* Dataset items *
___

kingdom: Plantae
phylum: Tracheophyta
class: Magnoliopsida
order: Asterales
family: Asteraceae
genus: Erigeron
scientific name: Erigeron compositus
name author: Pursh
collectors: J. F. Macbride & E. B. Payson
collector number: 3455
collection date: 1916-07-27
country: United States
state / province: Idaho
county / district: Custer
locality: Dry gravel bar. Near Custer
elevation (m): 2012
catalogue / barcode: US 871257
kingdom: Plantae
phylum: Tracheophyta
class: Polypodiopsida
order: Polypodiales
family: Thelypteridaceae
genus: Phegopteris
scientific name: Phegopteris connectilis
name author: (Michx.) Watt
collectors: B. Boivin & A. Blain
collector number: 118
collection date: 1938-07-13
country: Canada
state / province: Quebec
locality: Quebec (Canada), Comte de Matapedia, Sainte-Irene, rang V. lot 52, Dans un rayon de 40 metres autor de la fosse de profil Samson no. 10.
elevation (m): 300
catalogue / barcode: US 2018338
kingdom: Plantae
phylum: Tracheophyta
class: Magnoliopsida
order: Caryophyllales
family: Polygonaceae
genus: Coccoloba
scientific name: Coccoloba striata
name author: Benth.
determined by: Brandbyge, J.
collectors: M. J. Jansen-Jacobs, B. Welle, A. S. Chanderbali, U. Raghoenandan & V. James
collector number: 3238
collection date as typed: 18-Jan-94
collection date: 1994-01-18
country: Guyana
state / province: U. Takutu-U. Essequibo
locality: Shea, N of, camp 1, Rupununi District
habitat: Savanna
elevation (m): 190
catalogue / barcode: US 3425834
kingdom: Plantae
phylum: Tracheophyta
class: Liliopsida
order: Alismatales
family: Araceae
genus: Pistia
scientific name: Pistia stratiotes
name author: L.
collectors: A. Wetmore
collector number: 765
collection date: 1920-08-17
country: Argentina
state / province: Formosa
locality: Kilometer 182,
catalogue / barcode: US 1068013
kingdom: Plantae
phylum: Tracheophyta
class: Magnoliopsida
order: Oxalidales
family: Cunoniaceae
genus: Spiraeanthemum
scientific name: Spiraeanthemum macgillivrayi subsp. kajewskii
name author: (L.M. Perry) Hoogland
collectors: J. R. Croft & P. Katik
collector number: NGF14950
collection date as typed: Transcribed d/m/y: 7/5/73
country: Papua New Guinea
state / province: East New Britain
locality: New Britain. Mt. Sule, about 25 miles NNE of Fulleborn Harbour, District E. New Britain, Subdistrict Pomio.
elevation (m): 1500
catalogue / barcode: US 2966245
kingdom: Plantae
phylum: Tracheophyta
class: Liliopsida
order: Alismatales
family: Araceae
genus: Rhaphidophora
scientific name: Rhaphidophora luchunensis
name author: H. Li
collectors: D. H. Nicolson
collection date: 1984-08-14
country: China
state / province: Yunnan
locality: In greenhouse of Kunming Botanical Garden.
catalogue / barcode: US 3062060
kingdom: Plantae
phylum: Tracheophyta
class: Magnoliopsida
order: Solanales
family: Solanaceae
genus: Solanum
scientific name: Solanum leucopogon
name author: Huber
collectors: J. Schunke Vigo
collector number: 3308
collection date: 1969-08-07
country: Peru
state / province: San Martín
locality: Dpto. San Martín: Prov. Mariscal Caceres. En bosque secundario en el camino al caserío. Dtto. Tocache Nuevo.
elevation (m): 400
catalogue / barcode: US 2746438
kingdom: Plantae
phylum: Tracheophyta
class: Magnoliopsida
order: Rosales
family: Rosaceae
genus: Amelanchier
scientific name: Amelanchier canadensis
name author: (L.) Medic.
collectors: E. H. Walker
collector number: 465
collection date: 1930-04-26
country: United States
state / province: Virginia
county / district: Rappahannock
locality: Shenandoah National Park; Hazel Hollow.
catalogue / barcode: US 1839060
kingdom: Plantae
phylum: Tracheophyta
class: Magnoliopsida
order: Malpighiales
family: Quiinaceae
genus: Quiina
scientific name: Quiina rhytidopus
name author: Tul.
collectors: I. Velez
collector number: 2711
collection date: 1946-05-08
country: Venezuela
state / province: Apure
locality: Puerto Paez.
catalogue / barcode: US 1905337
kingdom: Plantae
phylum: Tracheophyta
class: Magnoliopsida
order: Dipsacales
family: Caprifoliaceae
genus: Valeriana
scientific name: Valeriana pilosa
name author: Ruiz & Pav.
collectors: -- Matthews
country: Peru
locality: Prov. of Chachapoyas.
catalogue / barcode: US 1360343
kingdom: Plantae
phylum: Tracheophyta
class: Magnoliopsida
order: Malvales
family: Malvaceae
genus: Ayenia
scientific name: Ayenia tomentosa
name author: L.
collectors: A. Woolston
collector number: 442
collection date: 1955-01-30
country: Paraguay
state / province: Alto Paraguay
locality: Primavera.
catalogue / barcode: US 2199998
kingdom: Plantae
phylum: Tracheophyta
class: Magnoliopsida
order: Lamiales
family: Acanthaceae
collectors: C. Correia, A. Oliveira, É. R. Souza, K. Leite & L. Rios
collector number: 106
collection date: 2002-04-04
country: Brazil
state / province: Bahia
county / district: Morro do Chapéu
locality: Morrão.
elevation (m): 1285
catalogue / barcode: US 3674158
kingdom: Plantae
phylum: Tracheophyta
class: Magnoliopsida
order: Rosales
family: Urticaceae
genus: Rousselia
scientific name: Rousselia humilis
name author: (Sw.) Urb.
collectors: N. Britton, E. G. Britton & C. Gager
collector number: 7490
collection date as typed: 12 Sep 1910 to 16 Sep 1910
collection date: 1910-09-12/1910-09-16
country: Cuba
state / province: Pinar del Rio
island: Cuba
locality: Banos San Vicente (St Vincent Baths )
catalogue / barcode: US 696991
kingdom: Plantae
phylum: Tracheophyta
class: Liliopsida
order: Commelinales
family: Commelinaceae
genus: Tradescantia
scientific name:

___

Quote every line of the records above word for word, keeping each line unchanged and in its original order.

kingdom: Plantae
phylum: Tracheophyta
class: Magnoliopsida
order: Asterales
family: Asteraceae
genus: Erigeron
scientific name: Erigeron compositus
name author: Pursh
collectors: J. F. Macbride & E. B. Payson
collector number: 3455
collection date: 1916-07-27
country: United States
state / province: Idaho
county / district: Custer
locality: Dry gravel bar. Near Custer
elevation (m): 2012
catalogue / barcode: US 871257
kingdom: Plantae
phylum: Tracheophyta
class: Polypodiopsida
order: Polypodiales
family: Thelypteridaceae
genus: Phegopteris
scientific name: Phegopteris connectilis
name author: (Michx.) Watt
collectors: B. Boivin & A. Blain
collector number: 118
collection date: 1938-07-13
country: Canada
state / province: Quebec
locality: Quebec (Canada), Comte de Matapedia, Sainte-Irene, rang V. lot 52, Dans un rayon de 40 metres autor de la fosse de profil Samson no. 10.
elevation (m): 300
catalogue / barcode: US 2018338
kingdom: Plantae
phylum: Tracheophyta
class: Magnoliopsida
order: Caryophyllales
family: Polygonaceae
genus: Coccoloba
scientific name: Coccoloba striata
name author: Benth.
determined by: Brandbyge, J.
collectors: M. J. Jansen-Jacobs, B. Welle, A. S. Chanderbali, U. Raghoenandan & V. James
collector number: 3238
collection date as typed: 18-Jan-94
collection date: 1994-01-18
country: Guyana
state / province: U. Takutu-U. Essequibo
locality: Shea, N of, camp 1, Rupununi District
habitat: Savanna
elevation (m): 190
catalogue / barcode: US 3425834
kingdom: Plantae
phylum: Tracheophyta
class: Liliopsida
order: Alismatales
family: Araceae
genus: Pistia
scientific name: Pistia stratiotes
name author: L.
collectors: A. Wetmore
collector number: 765
collection date: 1920-08-17
country: Argentina
state / province: Formosa
locality: Kilometer 182,
catalogue / barcode: US 1068013
kingdom: Plantae
phylum: Tracheophyta
class: Magnoliopsida
order: Oxalidales
family: Cunoniaceae
genus: Spiraeanthemum
scientific name: Spiraeanthemum macgillivrayi subsp. kajewskii
name author: (L.M. Perry) Hoogland
collectors: J. R. Croft & P. Katik
collector number: NGF14950
collection date as typed: Transcribed d/m/y: 7/5/73
country: Papua New Guinea
state / province: East New Britain
locality: New Britain. Mt. Sule, about 25 miles NNE of Fulleborn Harbour, District E. New Britain, Subdistrict Pomio.
elevation (m): 1500
catalogue / barcode: US 2966245
kingdom: Plantae
phylum: Tracheophyta
class: Liliopsida
order: Alismatales
family: Araceae
genus: Rhaphidophora
scientific name: Rhaphidophora luchunensis
name author: H. Li
collectors: D. H. Nicolson
collection date: 1984-08-14
country: China
state / province: Yunnan
locality: In greenhouse of Kunming Botanical Garden.
catalogue / barcode: US 3062060
kingdom: Plantae
phylum: Tracheophyta
class: Magnoliopsida
order: Solanales
family: Solanaceae
genus: Solanum
scientific name: Solanum leucopogon
name author: Huber
collectors: J. Schunke Vigo
collector number: 3308
collection date: 1969-08-07
country: Peru
state / province: San Martín
locality: Dpto. San Martín: Prov. Mariscal Caceres. En bosque secundario en el camino al caserío. Dtto. Tocache Nuevo.
elevation (m): 400
catalogue / barcode: US 2746438
kingdom: Plantae
phylum: Tracheophyta
class: Magnoliopsida
order: Rosales
family: Rosaceae
genus: Amelanchier
scientific name: Amelanchier canadensis
name author: (L.) Medic.
collectors: E. H. Walker
collector number: 465
collection date: 1930-04-26
country: United States
state / province: Virginia
county / district: Rappahannock
locality: Shenandoah National Park; Hazel Hollow.
catalogue / barcode: US 1839060
kingdom: Plantae
phylum: Tracheophyta
class: Magnoliopsida
order: Malpighiales
family: Quiinaceae
genus: Quiina
scientific name: Quiina rhytidopus
name author: Tul.
collectors: I. Velez
collector number: 2711
collection date: 1946-05-08
country: Venezuela
state / province: Apure
locality: Puerto Paez.
catalogue / barcode: US 1905337
kingdom: Plantae
phylum: Tracheophyta
class: Magnoliopsida
order: Dipsacales
family: Caprifoliaceae
genus: Valeriana
scientific name: Valeriana pilosa
name author: Ruiz & Pav.
collectors: -- Matthews
country: Peru
locality: Prov. of Chachapoyas.
catalogue / barcode: US 1360343
kingdom: Plantae
phylum: Tracheophyta
class: Magnoliopsida
order: Malvales
family: Malvaceae
genus: Ayenia
scientific name: Ayenia tomentosa
name author: L.
collectors: A. Woolston
collector number: 442
collection date: 1955-01-30
country: Paraguay
state / province: Alto Paraguay
locality: Primavera.
catalogue / barcode: US 2199998
kingdom: Plantae
phylum: Tracheophyta
class: Magnoliopsida
order: Lamiales
family: Acanthaceae
collectors: C. Correia, A. Oliveira, É. R. Souza, K. Leite & L. Rios
collector number: 106
collection date: 2002-04-04
country: Brazil
state / province: Bahia
county / district: Morro do Chapéu
locality: Morrão.
elevation (m): 1285
catalogue / barcode: US 3674158
kingdom: Plantae
phylum: Tracheophyta
class: Magnoliopsida
order: Rosales
family: Urticaceae
genus: Rousselia
scientific name: Rousselia humilis
name author: (Sw.) Urb.
collectors: N. Britton, E. G. Britton & C. Gager
collector number: 7490
collection date as typed: 12 Sep 1910 to 16 Sep 1910
collection date: 1910-09-12/1910-09-16
country: Cuba
state / province: Pinar del Rio
island: Cuba
locality: Banos San Vicente (St Vincent Baths )
catalogue / barcode: US 696991
kingdom: Plantae
phylum: Tracheophyta
class: Liliopsida
order: Commelinales
family: Commelinaceae
genus: Tradescantia
scientific name:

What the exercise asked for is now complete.